Only the lines from the one containing "Я ГОСУДАРСТВЕННЫХ" to the end of the records should be given again, word for word and in full.

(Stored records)
- Opening Delimiter -
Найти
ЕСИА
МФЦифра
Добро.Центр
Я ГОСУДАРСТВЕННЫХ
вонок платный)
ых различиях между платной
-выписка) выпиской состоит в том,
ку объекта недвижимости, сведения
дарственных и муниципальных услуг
- Closing Delimiter -
▶ [Completed task]
Я ГОСУДАРСТВЕННЫХ
вонок платный)
ых различиях между платной
-выписка) выпиской состоит в том,
ку объекта недвижимости, сведения
дарственных и муниципальных услуг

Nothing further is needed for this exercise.